Your objective. Which lines in the records below contain the string "operationType"? Gather them, copying each line whole.

Source material.
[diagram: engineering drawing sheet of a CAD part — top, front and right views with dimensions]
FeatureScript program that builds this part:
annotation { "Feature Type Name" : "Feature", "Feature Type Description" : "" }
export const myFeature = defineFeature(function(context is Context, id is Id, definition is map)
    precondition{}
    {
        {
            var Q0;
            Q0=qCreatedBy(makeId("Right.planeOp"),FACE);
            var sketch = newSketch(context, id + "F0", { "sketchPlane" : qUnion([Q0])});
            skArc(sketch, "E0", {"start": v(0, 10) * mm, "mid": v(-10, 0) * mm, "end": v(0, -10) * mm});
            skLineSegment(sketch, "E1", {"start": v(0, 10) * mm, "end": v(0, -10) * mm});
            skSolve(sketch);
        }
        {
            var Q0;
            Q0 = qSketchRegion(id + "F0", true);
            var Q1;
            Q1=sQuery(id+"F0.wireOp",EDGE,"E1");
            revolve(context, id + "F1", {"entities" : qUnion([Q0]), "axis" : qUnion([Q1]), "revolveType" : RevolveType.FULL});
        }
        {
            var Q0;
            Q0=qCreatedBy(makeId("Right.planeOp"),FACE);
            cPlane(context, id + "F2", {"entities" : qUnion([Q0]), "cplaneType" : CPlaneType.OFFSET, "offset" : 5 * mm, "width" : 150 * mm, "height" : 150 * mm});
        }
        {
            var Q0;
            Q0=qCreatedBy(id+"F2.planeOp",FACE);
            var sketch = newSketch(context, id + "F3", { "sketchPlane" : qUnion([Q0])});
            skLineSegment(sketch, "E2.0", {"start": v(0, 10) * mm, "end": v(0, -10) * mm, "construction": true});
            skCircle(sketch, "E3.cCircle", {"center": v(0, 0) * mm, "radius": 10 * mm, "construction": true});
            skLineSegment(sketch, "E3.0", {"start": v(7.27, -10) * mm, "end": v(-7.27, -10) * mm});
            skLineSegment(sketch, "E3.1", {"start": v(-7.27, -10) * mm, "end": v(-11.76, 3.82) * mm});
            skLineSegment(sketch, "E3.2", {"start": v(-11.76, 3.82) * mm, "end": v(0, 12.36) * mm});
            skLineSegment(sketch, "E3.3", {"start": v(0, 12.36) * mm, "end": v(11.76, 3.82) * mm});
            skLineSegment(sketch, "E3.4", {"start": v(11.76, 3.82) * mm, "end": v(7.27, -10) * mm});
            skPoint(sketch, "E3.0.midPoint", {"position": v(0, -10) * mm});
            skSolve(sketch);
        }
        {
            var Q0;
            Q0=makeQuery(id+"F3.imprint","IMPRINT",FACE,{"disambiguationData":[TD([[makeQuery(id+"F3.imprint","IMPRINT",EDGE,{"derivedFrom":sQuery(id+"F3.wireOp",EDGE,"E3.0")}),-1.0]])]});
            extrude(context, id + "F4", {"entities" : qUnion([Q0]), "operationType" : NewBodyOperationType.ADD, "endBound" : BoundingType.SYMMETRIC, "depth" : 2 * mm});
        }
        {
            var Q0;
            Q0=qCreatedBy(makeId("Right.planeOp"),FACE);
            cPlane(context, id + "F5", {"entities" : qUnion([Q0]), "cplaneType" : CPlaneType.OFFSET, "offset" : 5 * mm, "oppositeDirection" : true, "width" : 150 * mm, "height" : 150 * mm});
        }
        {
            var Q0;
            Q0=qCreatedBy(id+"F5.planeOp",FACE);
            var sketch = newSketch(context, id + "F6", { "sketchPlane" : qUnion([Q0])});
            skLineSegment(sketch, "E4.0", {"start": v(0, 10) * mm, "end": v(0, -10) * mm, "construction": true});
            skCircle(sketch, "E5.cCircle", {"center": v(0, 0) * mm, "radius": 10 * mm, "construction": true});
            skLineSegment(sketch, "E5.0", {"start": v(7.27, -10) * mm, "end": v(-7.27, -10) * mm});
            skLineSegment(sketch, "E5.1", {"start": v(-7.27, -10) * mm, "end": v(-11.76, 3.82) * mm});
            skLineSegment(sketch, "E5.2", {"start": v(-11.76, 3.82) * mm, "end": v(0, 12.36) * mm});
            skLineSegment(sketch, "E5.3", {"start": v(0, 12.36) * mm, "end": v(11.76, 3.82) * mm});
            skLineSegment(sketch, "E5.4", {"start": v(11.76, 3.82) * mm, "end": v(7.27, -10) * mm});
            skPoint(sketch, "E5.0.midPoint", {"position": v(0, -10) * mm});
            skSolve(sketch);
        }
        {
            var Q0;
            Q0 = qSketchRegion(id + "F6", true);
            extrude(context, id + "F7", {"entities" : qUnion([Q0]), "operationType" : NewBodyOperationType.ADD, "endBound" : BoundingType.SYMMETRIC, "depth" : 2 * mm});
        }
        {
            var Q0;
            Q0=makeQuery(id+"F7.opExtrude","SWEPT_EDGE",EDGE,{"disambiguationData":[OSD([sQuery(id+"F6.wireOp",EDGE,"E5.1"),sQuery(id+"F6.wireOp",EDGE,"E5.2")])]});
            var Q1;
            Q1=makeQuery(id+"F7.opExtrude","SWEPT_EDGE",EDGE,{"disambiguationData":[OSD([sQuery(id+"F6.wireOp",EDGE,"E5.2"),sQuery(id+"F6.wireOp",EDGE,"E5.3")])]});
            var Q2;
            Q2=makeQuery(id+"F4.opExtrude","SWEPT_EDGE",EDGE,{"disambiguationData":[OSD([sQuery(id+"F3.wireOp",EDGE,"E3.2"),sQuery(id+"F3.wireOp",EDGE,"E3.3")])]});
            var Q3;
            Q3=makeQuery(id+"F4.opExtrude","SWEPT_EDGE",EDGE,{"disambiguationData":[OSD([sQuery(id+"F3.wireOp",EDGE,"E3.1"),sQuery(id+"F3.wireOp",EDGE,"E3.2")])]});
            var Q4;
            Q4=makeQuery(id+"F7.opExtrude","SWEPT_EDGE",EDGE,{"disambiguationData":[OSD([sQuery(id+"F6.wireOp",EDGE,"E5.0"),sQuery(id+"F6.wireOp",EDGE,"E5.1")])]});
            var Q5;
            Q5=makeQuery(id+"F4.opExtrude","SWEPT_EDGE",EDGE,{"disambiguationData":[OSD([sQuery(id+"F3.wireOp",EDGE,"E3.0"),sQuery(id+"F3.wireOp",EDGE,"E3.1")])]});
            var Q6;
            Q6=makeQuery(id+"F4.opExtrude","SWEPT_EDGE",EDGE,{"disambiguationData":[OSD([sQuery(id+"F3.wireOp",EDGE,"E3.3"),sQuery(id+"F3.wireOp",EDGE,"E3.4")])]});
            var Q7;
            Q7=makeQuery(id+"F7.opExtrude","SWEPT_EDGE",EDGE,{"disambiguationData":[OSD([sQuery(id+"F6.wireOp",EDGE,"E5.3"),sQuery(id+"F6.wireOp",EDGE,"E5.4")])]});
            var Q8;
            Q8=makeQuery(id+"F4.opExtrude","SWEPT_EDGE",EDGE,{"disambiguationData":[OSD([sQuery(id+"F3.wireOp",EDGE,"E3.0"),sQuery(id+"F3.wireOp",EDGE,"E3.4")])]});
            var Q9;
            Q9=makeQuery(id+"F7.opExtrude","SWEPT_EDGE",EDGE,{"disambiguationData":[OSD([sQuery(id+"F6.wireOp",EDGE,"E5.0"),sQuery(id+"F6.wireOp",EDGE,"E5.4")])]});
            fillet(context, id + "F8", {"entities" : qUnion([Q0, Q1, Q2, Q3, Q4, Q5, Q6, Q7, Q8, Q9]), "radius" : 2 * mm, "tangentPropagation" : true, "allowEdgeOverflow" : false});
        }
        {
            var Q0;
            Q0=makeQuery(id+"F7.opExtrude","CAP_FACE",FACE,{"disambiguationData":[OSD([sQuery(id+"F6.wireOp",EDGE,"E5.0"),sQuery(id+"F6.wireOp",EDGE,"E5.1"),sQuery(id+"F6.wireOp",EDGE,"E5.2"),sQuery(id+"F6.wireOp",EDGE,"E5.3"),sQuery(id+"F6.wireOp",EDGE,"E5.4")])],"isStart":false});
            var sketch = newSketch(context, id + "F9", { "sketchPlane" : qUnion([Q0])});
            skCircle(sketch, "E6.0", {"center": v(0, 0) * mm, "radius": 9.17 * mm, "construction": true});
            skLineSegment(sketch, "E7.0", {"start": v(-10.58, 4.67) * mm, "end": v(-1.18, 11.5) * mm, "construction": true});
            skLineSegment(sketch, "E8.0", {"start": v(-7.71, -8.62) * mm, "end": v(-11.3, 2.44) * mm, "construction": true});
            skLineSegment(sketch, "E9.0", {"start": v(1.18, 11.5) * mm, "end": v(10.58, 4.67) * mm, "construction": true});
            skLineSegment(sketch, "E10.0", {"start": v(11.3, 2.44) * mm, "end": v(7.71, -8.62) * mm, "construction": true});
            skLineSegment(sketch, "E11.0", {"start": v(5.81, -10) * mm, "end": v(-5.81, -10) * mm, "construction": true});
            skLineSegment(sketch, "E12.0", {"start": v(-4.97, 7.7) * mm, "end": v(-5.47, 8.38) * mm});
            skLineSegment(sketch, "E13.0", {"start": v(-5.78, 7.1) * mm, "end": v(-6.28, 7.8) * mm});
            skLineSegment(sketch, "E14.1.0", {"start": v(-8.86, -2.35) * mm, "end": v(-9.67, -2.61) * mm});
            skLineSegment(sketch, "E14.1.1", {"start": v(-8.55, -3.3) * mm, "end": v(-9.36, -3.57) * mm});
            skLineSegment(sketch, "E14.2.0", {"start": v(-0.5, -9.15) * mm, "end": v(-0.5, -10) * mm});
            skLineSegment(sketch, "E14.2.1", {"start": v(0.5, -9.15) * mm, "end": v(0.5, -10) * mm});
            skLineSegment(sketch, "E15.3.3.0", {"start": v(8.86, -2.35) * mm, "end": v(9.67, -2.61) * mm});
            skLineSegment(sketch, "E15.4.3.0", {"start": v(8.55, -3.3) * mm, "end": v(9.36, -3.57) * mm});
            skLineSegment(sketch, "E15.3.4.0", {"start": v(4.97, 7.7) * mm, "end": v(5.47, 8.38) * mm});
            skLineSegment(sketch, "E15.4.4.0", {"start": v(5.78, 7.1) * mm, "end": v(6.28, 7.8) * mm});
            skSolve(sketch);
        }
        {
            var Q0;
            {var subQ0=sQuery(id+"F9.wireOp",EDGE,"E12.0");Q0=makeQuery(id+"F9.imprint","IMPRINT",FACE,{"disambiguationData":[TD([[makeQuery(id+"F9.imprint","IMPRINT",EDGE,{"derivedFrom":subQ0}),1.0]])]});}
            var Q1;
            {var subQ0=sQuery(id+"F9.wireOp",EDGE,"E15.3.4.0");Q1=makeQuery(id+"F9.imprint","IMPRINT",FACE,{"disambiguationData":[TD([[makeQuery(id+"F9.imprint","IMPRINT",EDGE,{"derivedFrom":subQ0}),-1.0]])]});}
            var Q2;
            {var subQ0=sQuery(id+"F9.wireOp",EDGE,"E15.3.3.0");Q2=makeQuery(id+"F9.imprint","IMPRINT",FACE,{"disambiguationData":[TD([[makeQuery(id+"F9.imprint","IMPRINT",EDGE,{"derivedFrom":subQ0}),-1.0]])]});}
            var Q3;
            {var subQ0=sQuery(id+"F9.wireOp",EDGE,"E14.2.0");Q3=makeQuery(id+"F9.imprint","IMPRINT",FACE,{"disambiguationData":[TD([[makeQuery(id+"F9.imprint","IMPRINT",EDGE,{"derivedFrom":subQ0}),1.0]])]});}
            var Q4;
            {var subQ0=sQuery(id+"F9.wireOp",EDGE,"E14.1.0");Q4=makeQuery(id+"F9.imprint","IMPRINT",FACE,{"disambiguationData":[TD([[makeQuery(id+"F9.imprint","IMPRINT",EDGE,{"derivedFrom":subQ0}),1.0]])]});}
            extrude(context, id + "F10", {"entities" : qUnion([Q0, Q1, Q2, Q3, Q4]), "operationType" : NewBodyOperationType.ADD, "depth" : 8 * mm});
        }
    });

Response below.
            extrude(context, id + "F4", {"entities" : qUnion([Q0]), "operationType" : NewBodyOperationType.ADD, "endBound" : BoundingType.SYMMETRIC, "depth" : 2 * mm});
            extrude(context, id + "F7", {"entities" : qUnion([Q0]), "operationType" : NewBodyOperationType.ADD, "endBound" : BoundingType.SYMMETRIC, "depth" : 2 * mm});
            extrude(context, id + "F10", {"entities" : qUnion([Q0, Q1, Q2, Q3, Q4]), "operationType" : NewBodyOperationType.ADD, "depth" : 8 * mm});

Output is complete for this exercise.